One option pushed by public employees’ unions would include reforming the 80/20 match, making the state’s portion no less than 80% and the public employee’s portion no more than 20%.
“Whenever we look at premiums for what people are paying, we had the legislation making it 80/20. But is it really an 80/20? People have said ‘I’m really paying more than that,’ Harris said.
Another option could be making changes to health care provider rates. SB 268 set the reimbursement rate at a minimum level of 110% of what Medicare reimburses, though former PEIA Executive Director Brian Cunningham told lawmakers during interim meetings in November that the original intent for that rate was for hospitals, not all providers. Harris agreed with that assessment.
Harris also said that PEIA needs to engage in better education of its different plans to public employees to determine the right plan for them and their families.
Jim Kaufman is the president and CEO of the West Virginia Hospital Association, which represents 78 in-state hospitals and health systems that employ more than 53,000 people. He said a healthy PEIA was good for everyone in the state.
“One of the things we all want to see is we want to make sure PEIA remains a viable benefit for state employees because we all recognize employer-sponsored coverage — whether it’s a private industry or state government or the federal government — is a great benefit that helps recruit and retain talent,” Kaufman said.
Kaufman said he hopes lawmakers leave the 110%-of-Medicare provider reimbursement in place for all health care providers.
“That is relatively new, and even at 110%, that is still below the cost of care for most providers, because Medicare does not cover costs,” Kaufman said. “When people hear 110%, they think it’s above cost. It is not. … We believe having those physicians, nurse practitioners and other clinicians getting a decent reimbursement – while it’s not covering cost – is a lot better than what was previously paid.”
One way Kaufman said PEIA could cut down on costs and put more money back into tamping down future premium increases is encouraging more use of in-state health care options. While some providers in border states accept PEIA, the 70/30 employee/employer match for out-of-state medical care makes such care expensive.

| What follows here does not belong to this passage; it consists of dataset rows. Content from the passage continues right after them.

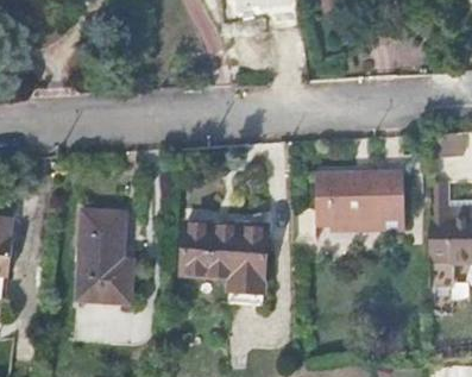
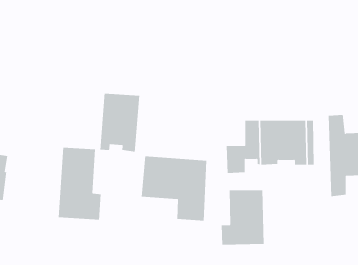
building: none -> [100,93,140,153]
building: none -> [221,189,264,245]

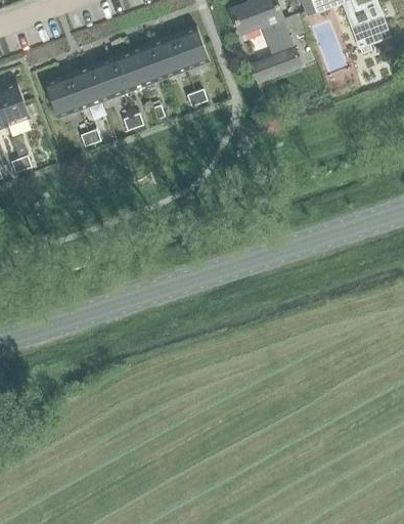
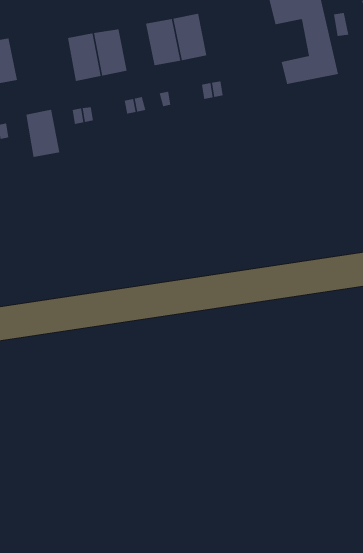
building: [174,27,209,70] -> none
building: [108,51,143,94] -> none
building: [44,75,79,119] -> [26,109,60,158]

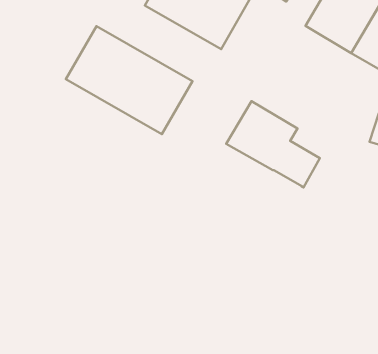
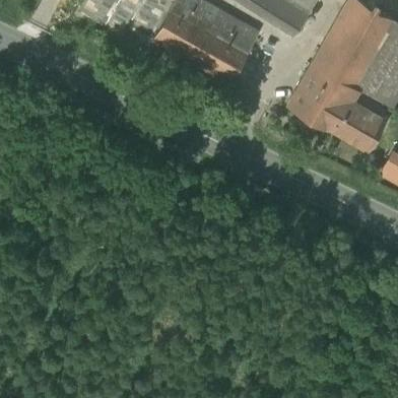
building: [66,26,192,134] -> none
building: [226,101,320,188] -> [288,61,382,147]

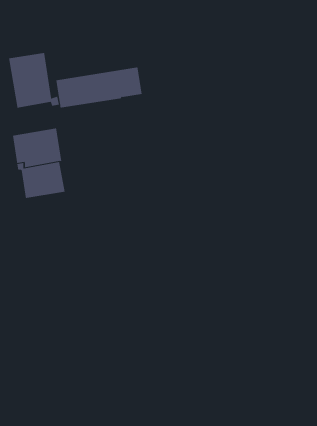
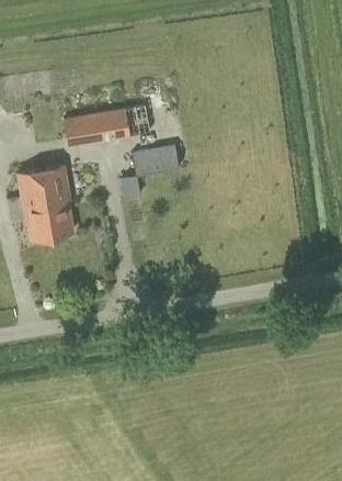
building: [9,52,59,109] -> none
building: none -> [119,145,179,199]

“For the vast majority of health care services, everyone can receive excellent quality of care right here in West Virginia,” Kaufman said. “One of the things they should consider is how do we keep those resources and those West Virginia dollars here in-state versus paying out-of-state providers more than we would pay in-state providers.”
Kaufman also praised Morrisey’s recent efforts at encouraging healthy lifestyles, such as the Mountaineer Mile trail effort and emphasizing healthy eating. Kaufman said there needs to be an increased focus on encouraging public employees – who often skew older – to take more control of their health and be proactive before major health issues arise.
Another way to help would be to encourage younger, healthier public workers to participate in the PEIA pool. But Kaufman stressed that the moratorium put in place in 2023 on new local fund participants – city and county governments – should remain in place.
“If they’re hiring younger people to work in state government, that’s great,” Kaufman said. “If they’re going to expand PEIA to other non-state agencies, we would strongly oppose that because all you’re doing is weakening the already small and fragile commercial employer market in West Virginia.”